Google’s annual I/O developer conference (I/O 2026) has recently become a status update on the same question: can the company turn its AI spending into products people use every day? This year, chief executive Sundar Pichai described Google as being in a phase of hyper progress, while conceding this is the part of the cycle where people want to see real value in the products they use on a day-to-day basis.

The strategy on display was to push agents — AI systems that act on a user’s behalf — into nearly every Google product at once. Search now has an “intelligent search box” that returns generated explainer videos alongside links. Gmail, Docs, YouTube and Maps are gaining their own agent layers, including a Docs Live feature that turns spoken instructions into drafted text with citations.

Two new models, Gemini 3.5 and a cheaper Gemini 3.5 Flash, arrived the same day. Google says 900 million people now use Gemini, and that more than 50 billion images have been generated with it. The pricing tier names are likely to confuse buyers: a new AI Ultra plan launches at $100 a month, while the older Gemini AI Ultra drops from $250 to $200.

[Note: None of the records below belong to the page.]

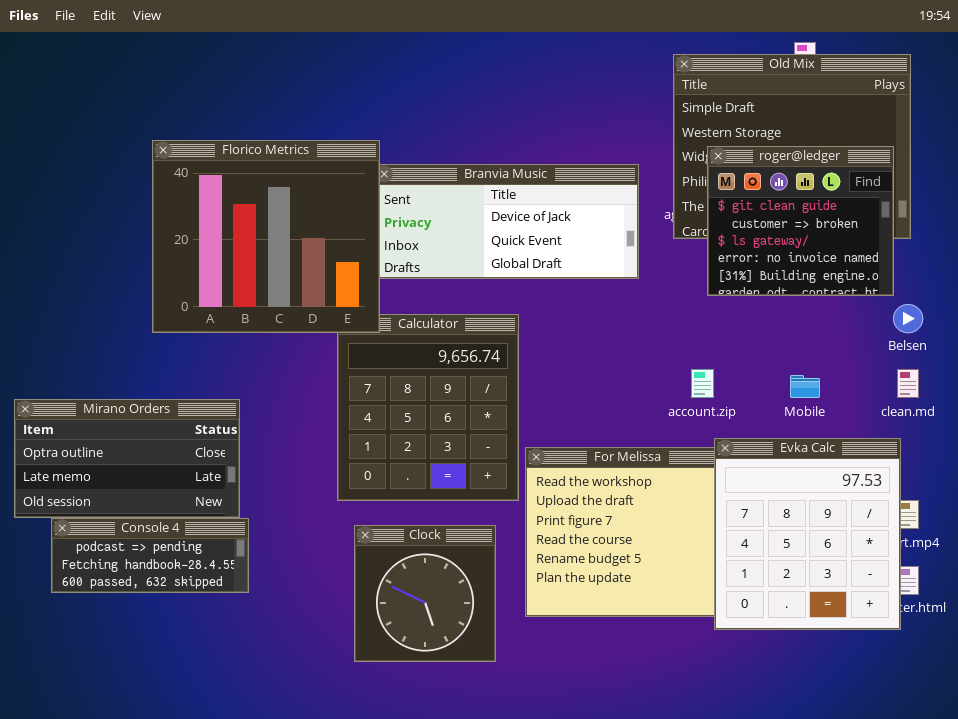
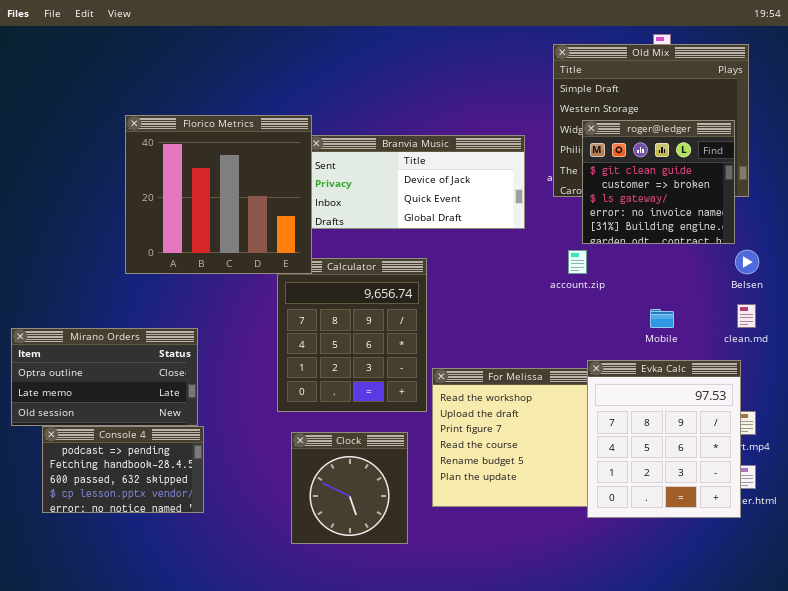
account.zip: [691,369,714,398] -> [568,250,587,274], moved
Console 4: [51,518,249,593] -> [42,426,204,513], resized

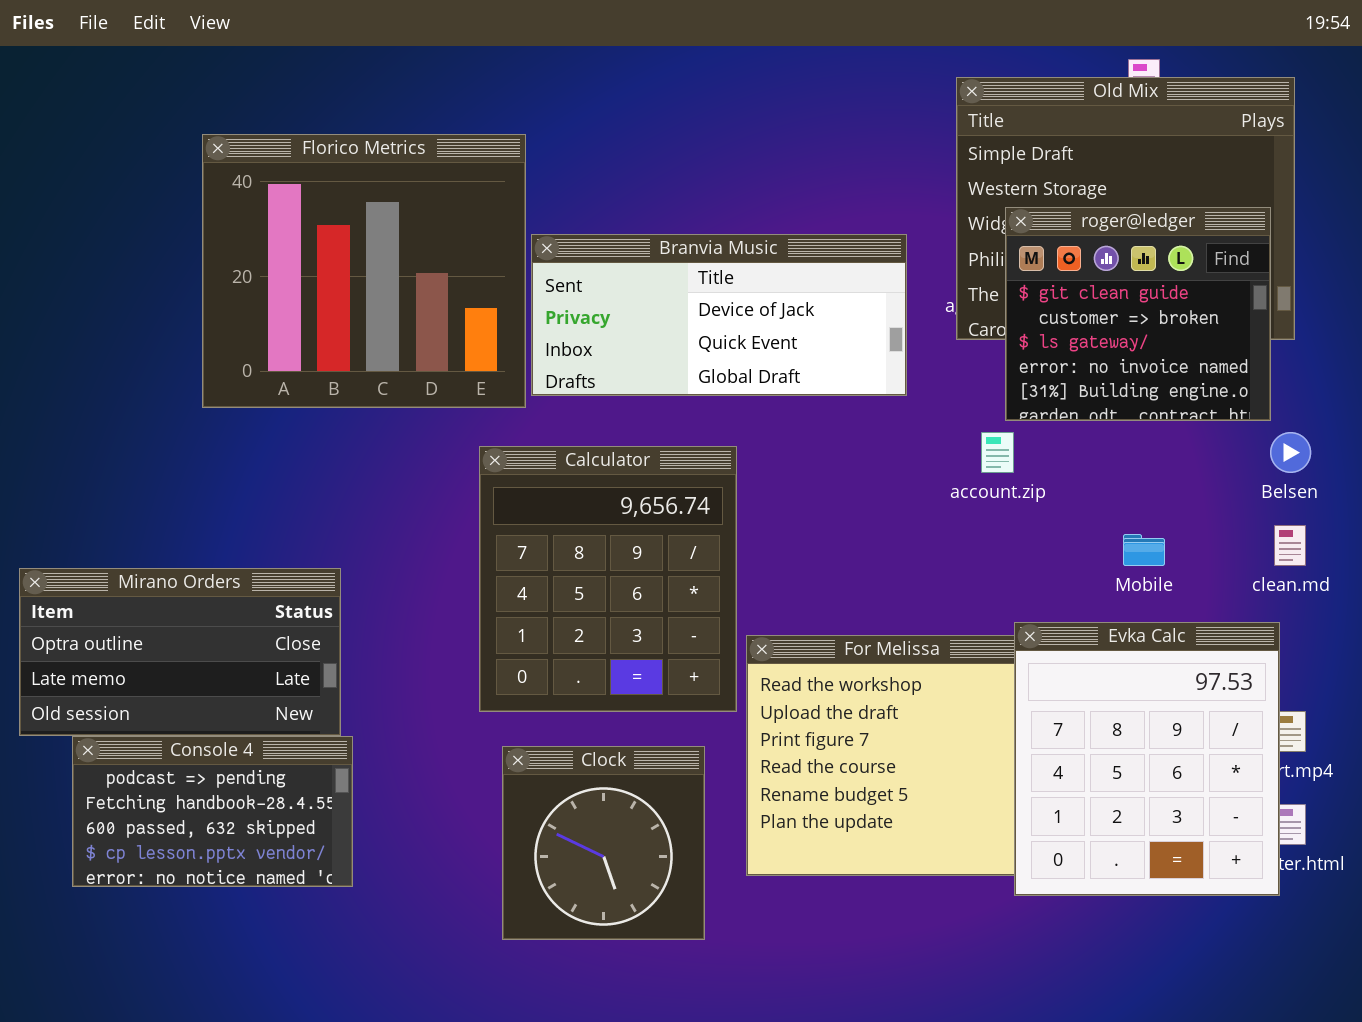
Florico Metrics: [125,115,312,274] -> [202,134,526,408], moved

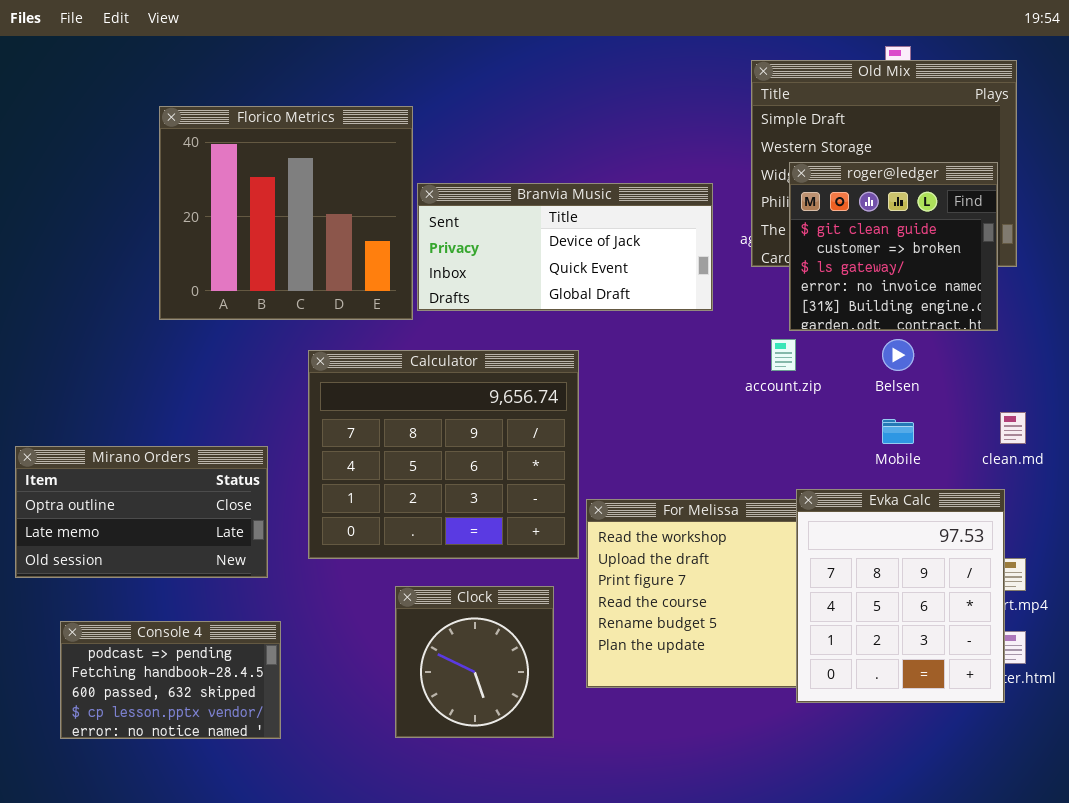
Belsen: [1270,432,1311,473] -> [882,339,914,371], moved
Calculator: [479,446,737,712] -> [308,350,579,559], resized
Console 4: [72,736,353,887] -> [60,621,281,739], moved

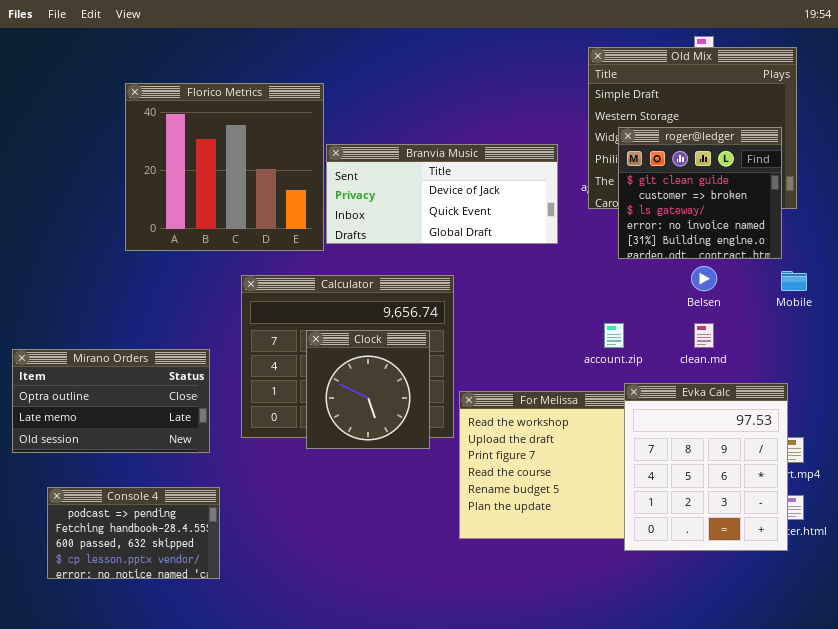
account.zip: [771,339,796,371] -> [604,323,624,348], moved
clean.md: [1000,412,1026,444] -> [694,323,714,348], moved
Mobile: [882,419,914,444] -> [781,271,807,291], moved
Clock: [395,586,554,738] -> [306,330,430,449], moved

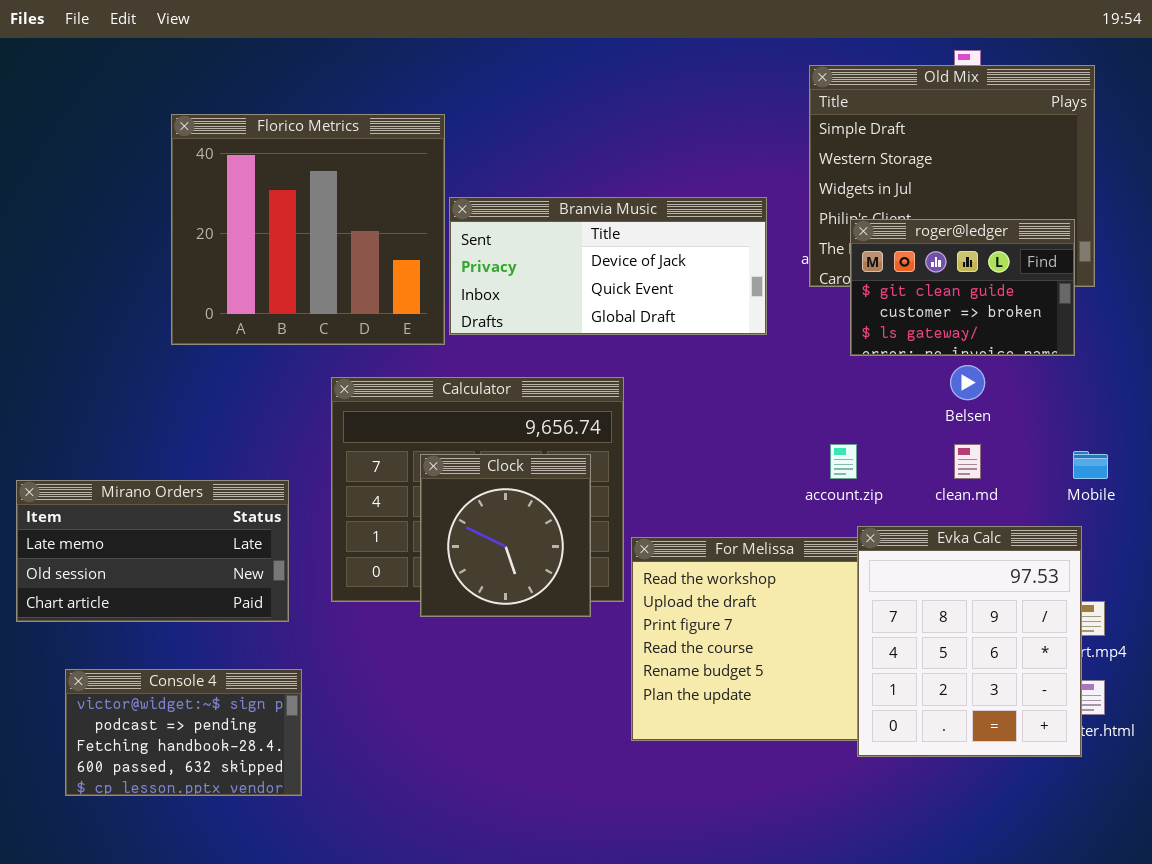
roger@ledger: [618,127,782,259] -> [850,219,1075,356], resized
Mobile: [781,271,807,291] -> [1073,451,1108,479], moved
Mirano Orders: [12,349,210,453] -> [16,480,289,622], scrolled down 1 row
Console 4: [47,487,220,579] -> [65,669,302,796], scrolled up 1 row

The flashier announcements were Gemini Omni, a video generator pitched as a more realistic answer to OpenAI’s discontinued Sora 2, and Gemini Spark, a personal agent that handles recurring tasks across a user’s Google account. A new universal shopping cart lets agents complete purchases across multiple retailers from inside Google itself, placing the company between the merchant and the buyer, and also owning the checkout.

Also Read: DJI Teases Dual-Camera Osmo Pocket 4P For 2026 Launch

Google also confirmed its Android XR eyewear, built with Samsung and frames from Warby Parker and Gentle Monster. Audio-only glasses ship this autumn; a display-equipped version, which would superimpose live translations into the wearer’s field of view, is still in development. Both sets translate, however only the display version shows you the result.

What Pichai did not resolve is the bargain underneath all this. An agent is only useful to the degree it knows your calendar, your inbox, your shopping history and your physical surroundings. Google has now confirmed that, in time, the same context may carry advertising.